A technique called Suction Assisted Laryngoscopy and Airway Decontamination (SALAD) has been developed to help clinicians manage these difficult airways. The only UK SALAD study (SATIATED) reported improved paramedic first-pass intubation success rate. This study has now been replicated in a different ambulance service.

The primary research question was: Does paramedic first-pass intubation rate in North East Ambulance Service improve following training in SALAD? The secondary research question was: Does training in SALAD affect the time taken to intubate by paramedics?

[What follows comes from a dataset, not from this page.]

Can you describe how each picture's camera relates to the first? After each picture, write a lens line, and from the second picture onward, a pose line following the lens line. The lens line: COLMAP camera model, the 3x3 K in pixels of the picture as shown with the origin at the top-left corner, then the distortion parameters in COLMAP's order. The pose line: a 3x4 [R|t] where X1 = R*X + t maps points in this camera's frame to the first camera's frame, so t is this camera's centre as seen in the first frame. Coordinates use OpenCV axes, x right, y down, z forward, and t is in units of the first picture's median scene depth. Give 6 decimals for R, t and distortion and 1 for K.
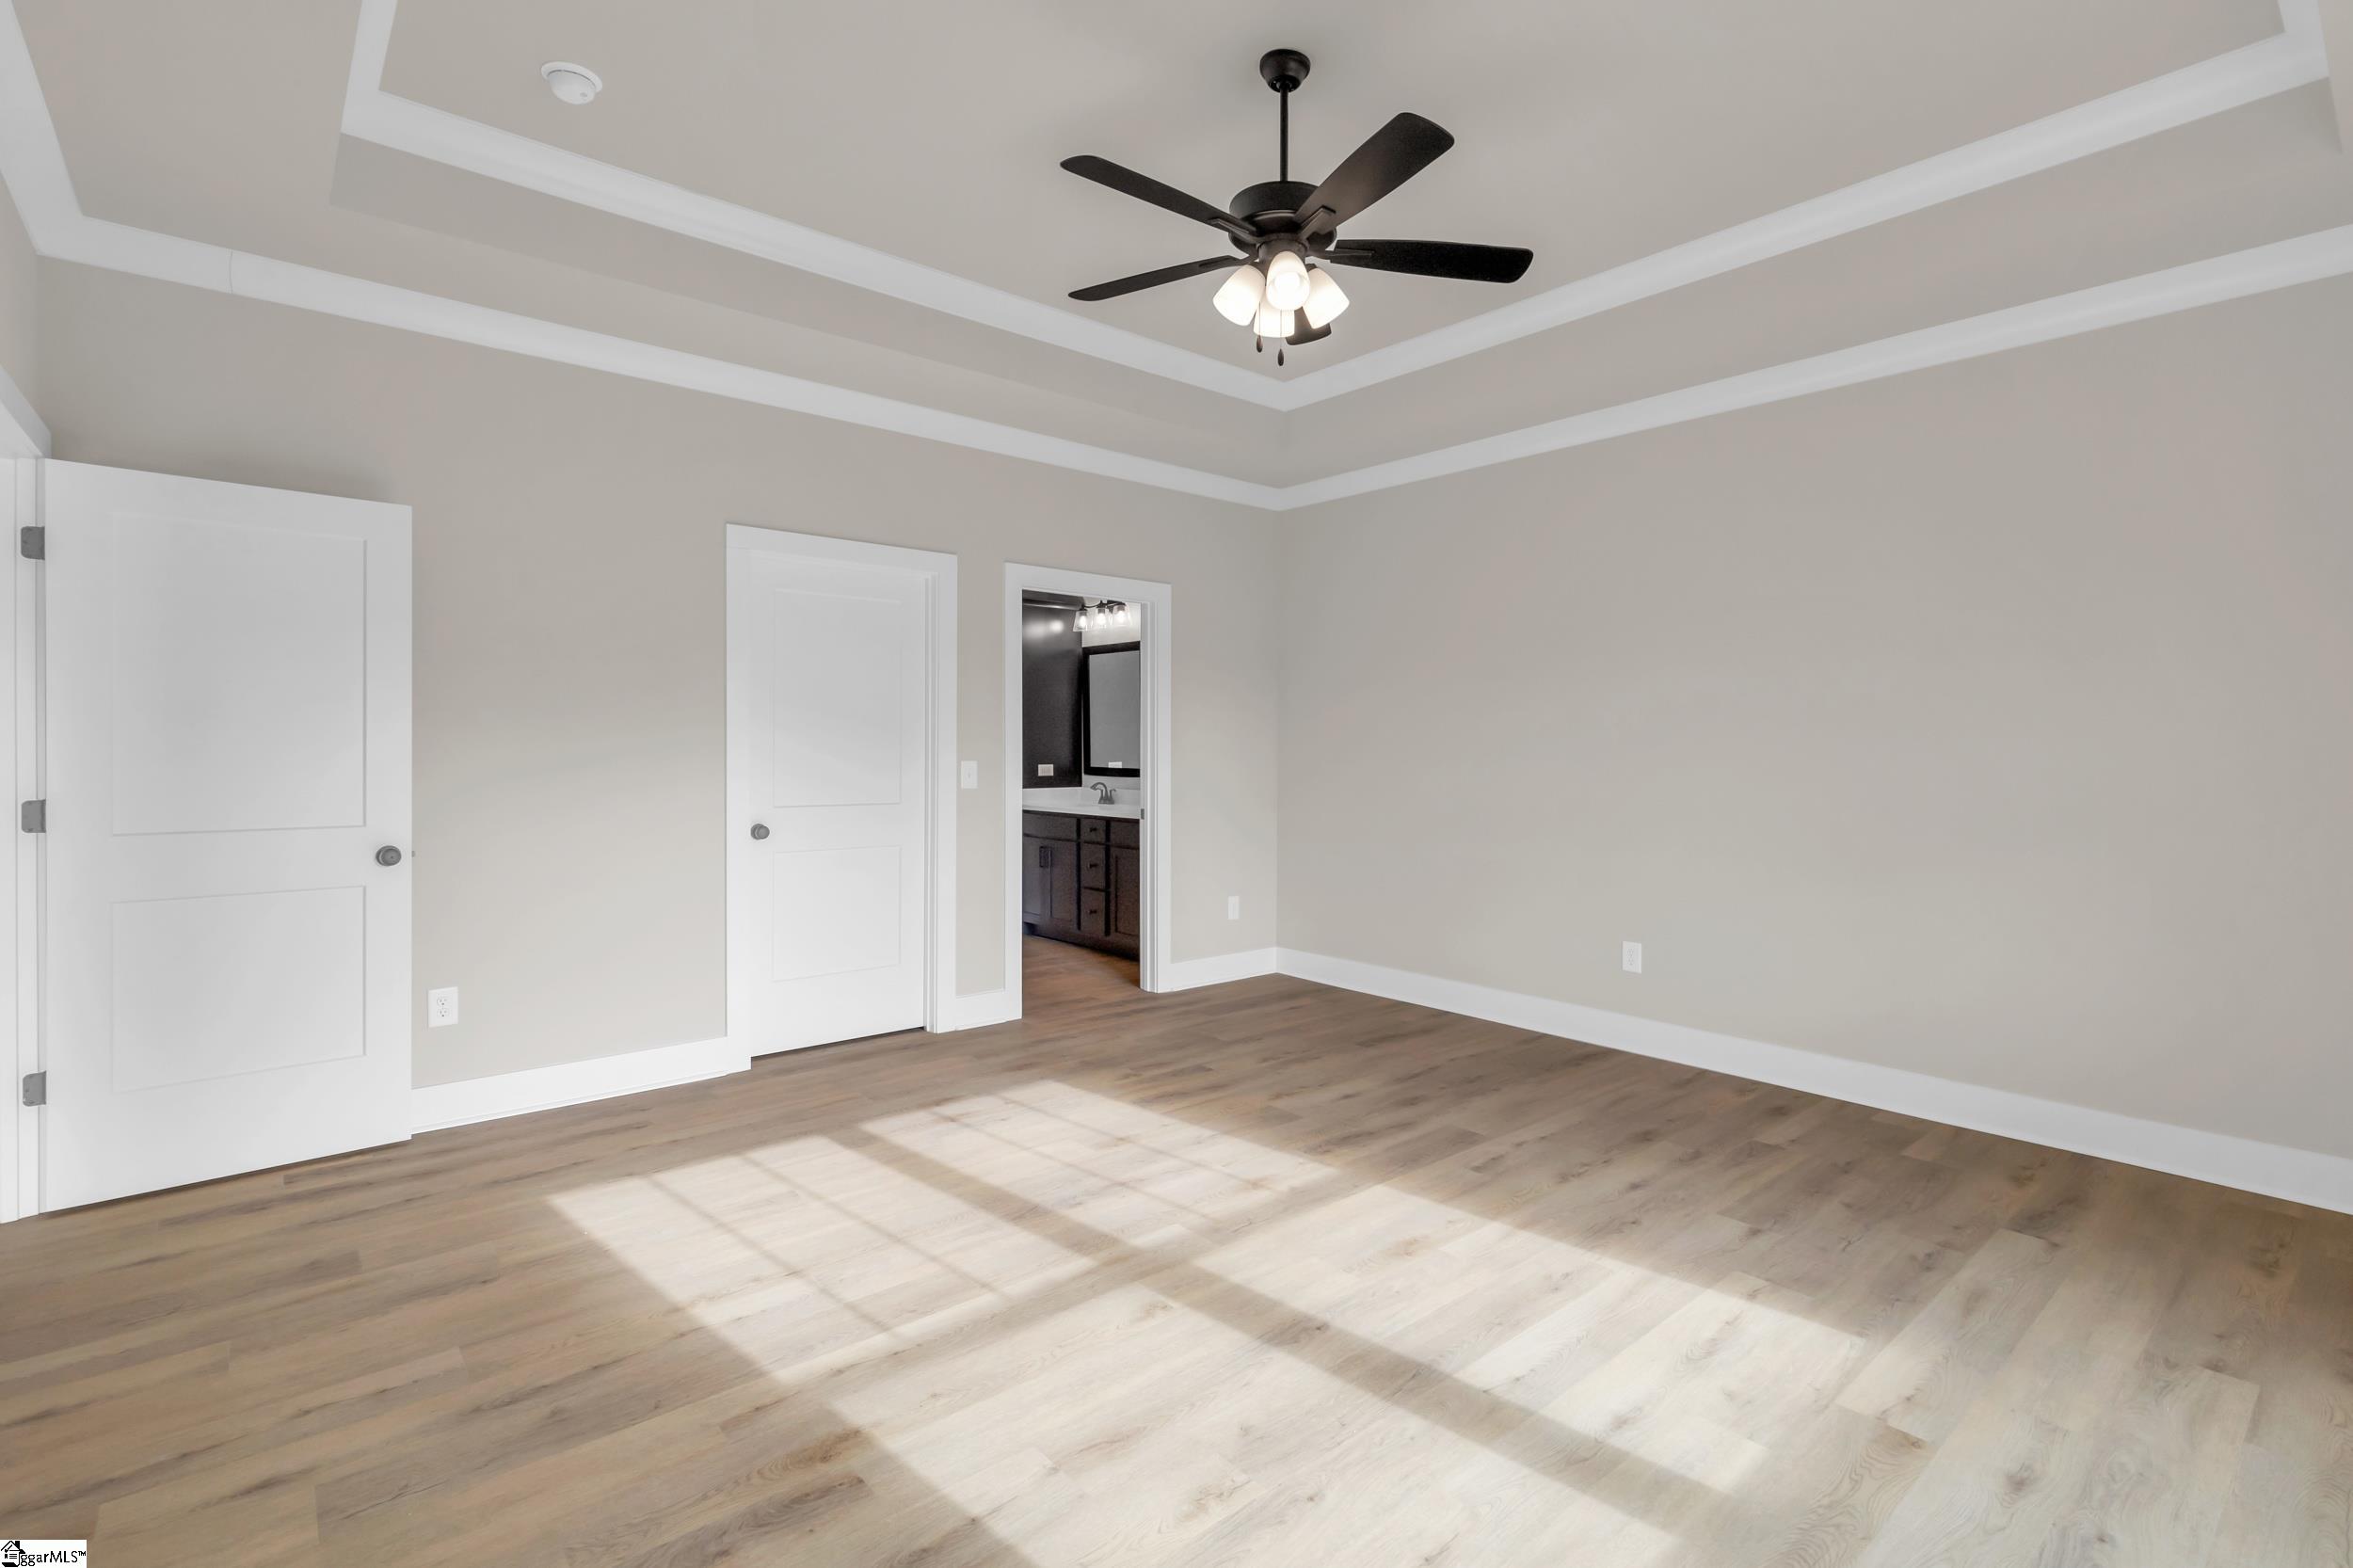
lens RADIAL K [[1076.2, 0, 1173.7], [0, 1076.2, 764.6], [0, 0, 1]] dist [0.005476, -0.000634]
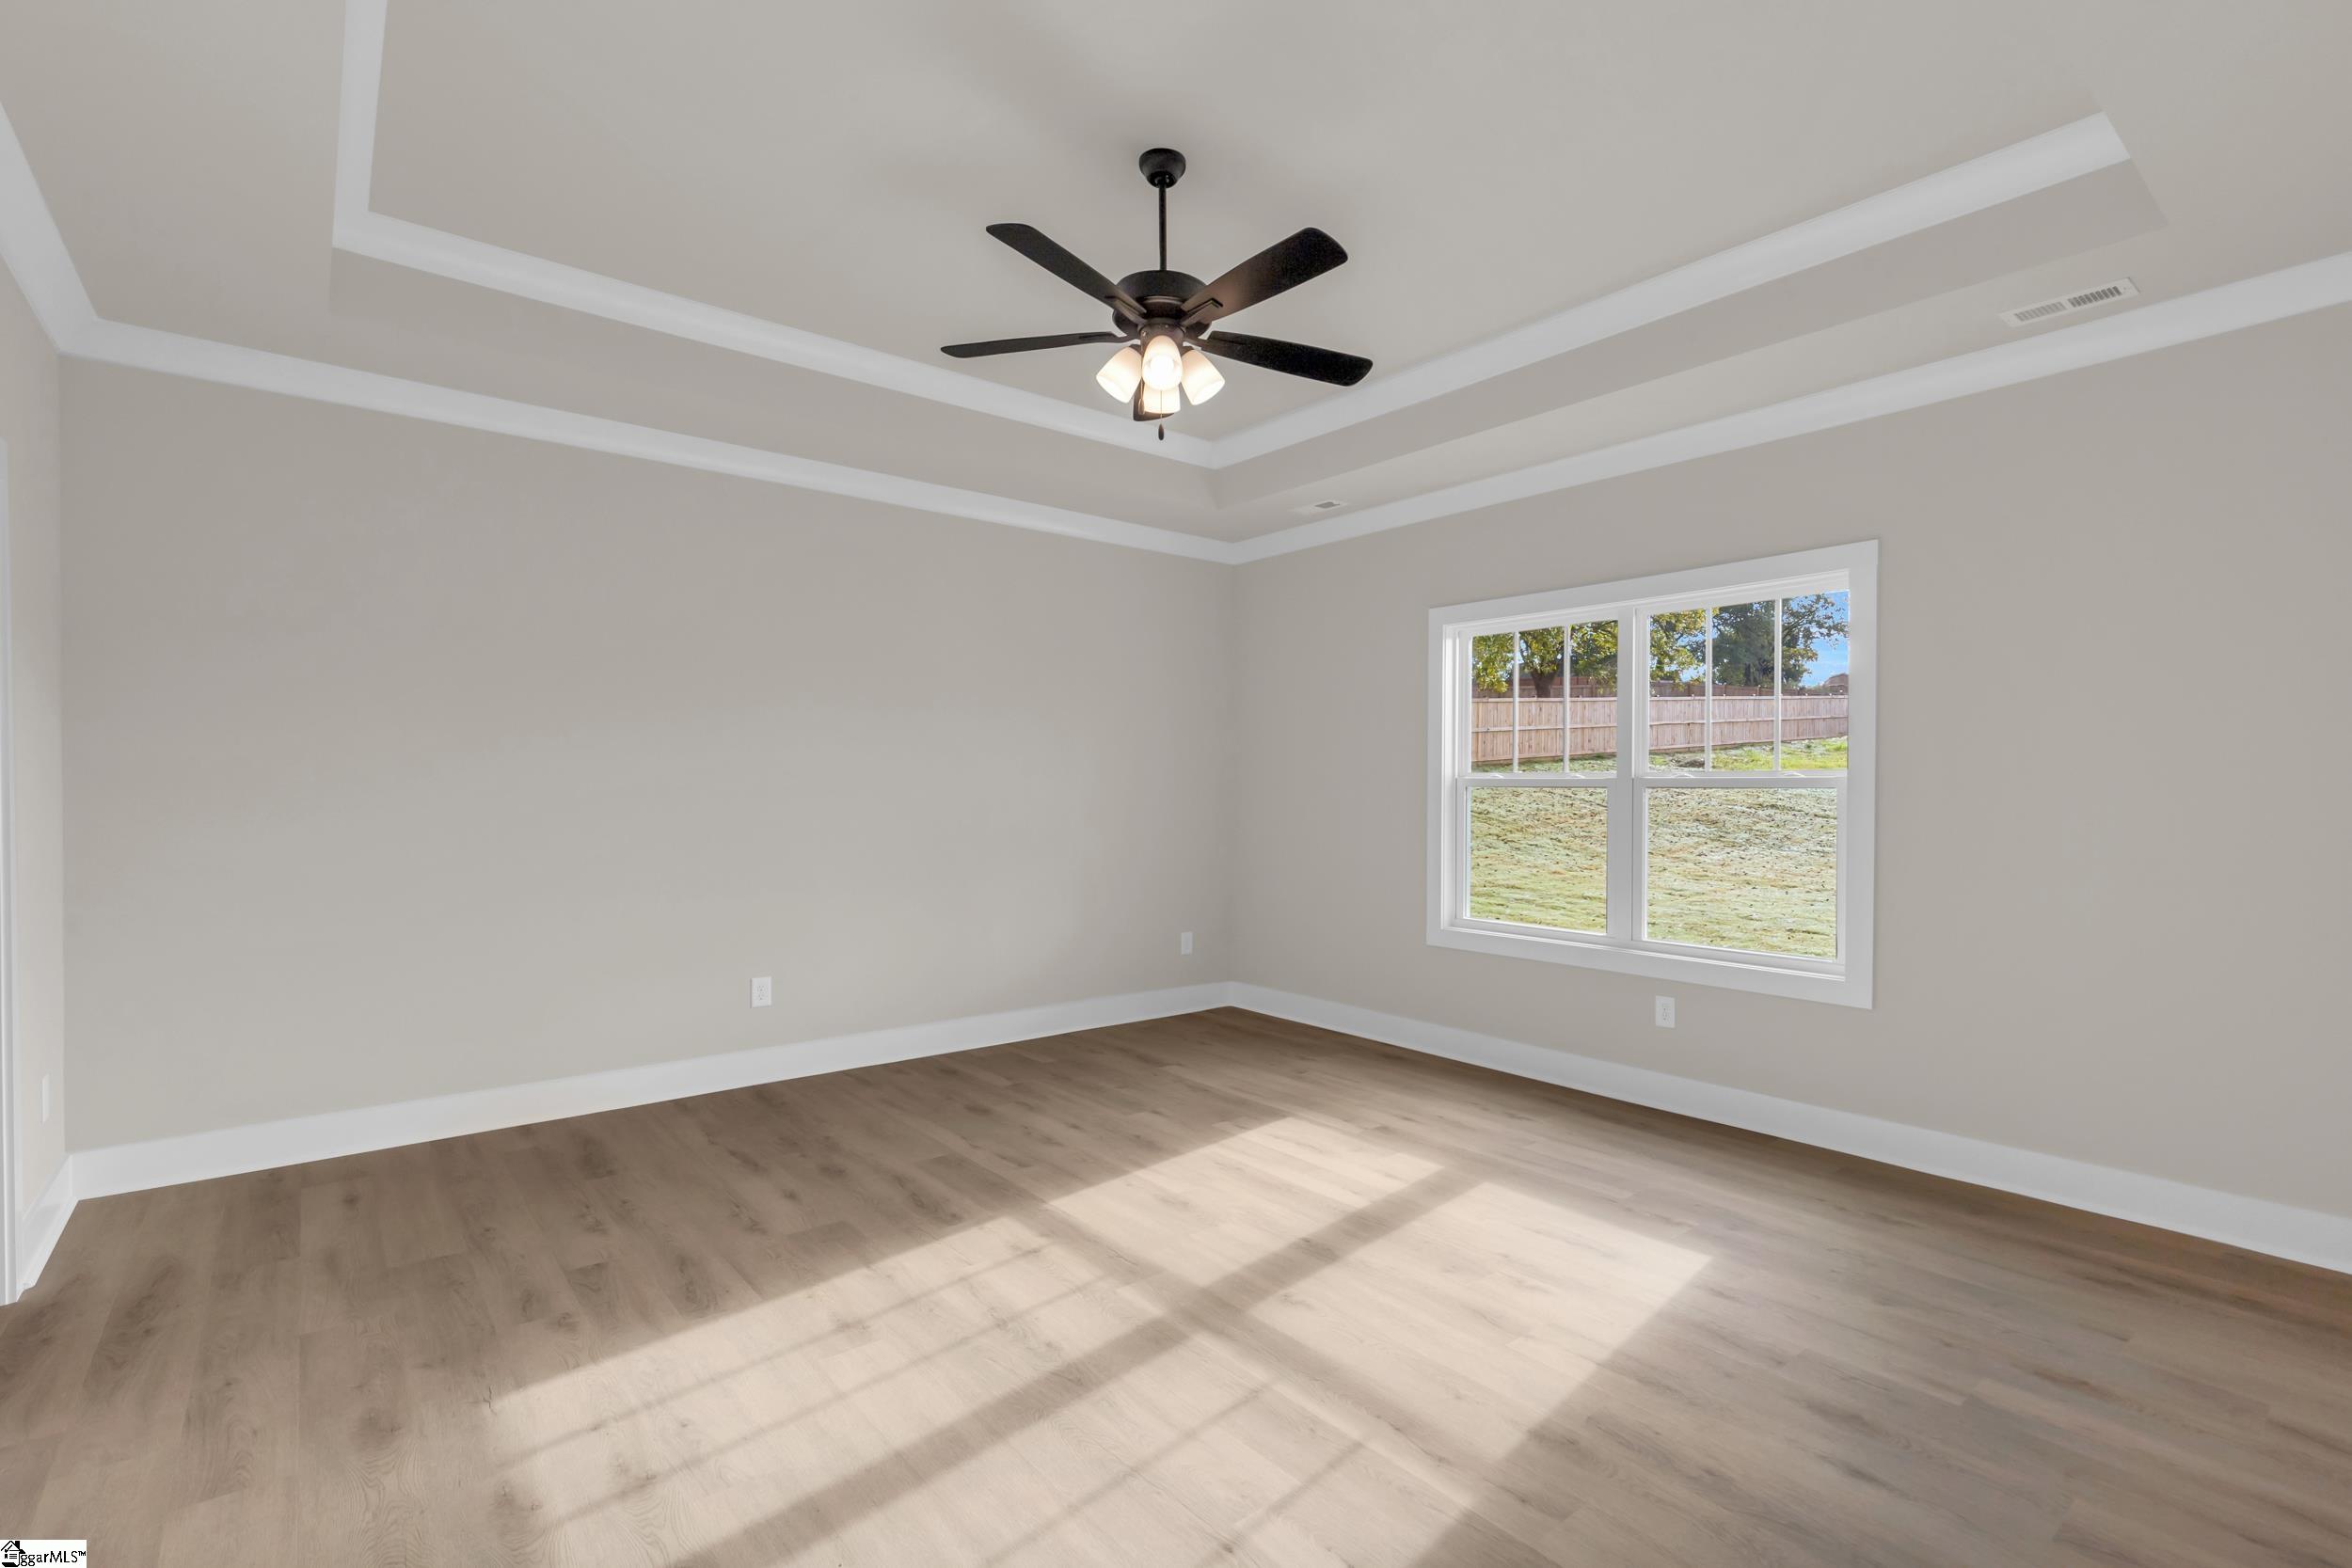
lens RADIAL K [[1091.8, 0, 1177.5], [0, 1091.8, 791.6], [0, 0, 1]] dist [0.005591, -0.000004]
pose [[0.018857, -0.010634, 0.999766, -0.842628], [0.008443, 0.999909, 0.010476, -0.027235], [-0.999787, 0.008244, 0.018945, 0.802159]]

Methods A randomised controlled trial of SALAD was conducted using a modified airway manikin capable of vomiting to simulate a soiled airway. The intervention comprised SALAD training and the introduction of the DuCanto catheter for post-training attempts. Participants were randomised into two groups: A01A02B01 who made two pre-training intubation attempts and one post-training attempt, and A11B11B12, who made one pre-training and two post-training attempts. Data were collected on length of service, success rates, timings and techniques used.

Results Paramedics (n=102 participants, n=99 completed the study) were recruited between August and December 2019. First-pass intubation success rates on the second attempts (A02versus B11) were 86% and 96% respectively; a non-significant improvement of 10% (95% CI 1–21%, p=0.09). Both groups intubated faster on third attempts compared to first attempts. A01 to B01 mean improvement 5 (SD 14) seconds, A11 to B12 mean improvement 9 (SD 15) seconds. There was no significant difference in improvement between groups (mean difference -4 seconds, 95% CI -11–3 seconds, p=0.22).

Conclusions North East Ambulance Service paramedics demonstrated improved first-pass intubation success rates in a simulated soiled airway following SALAD training and improved time to intubation. This study supports the findings of the SATIATED study.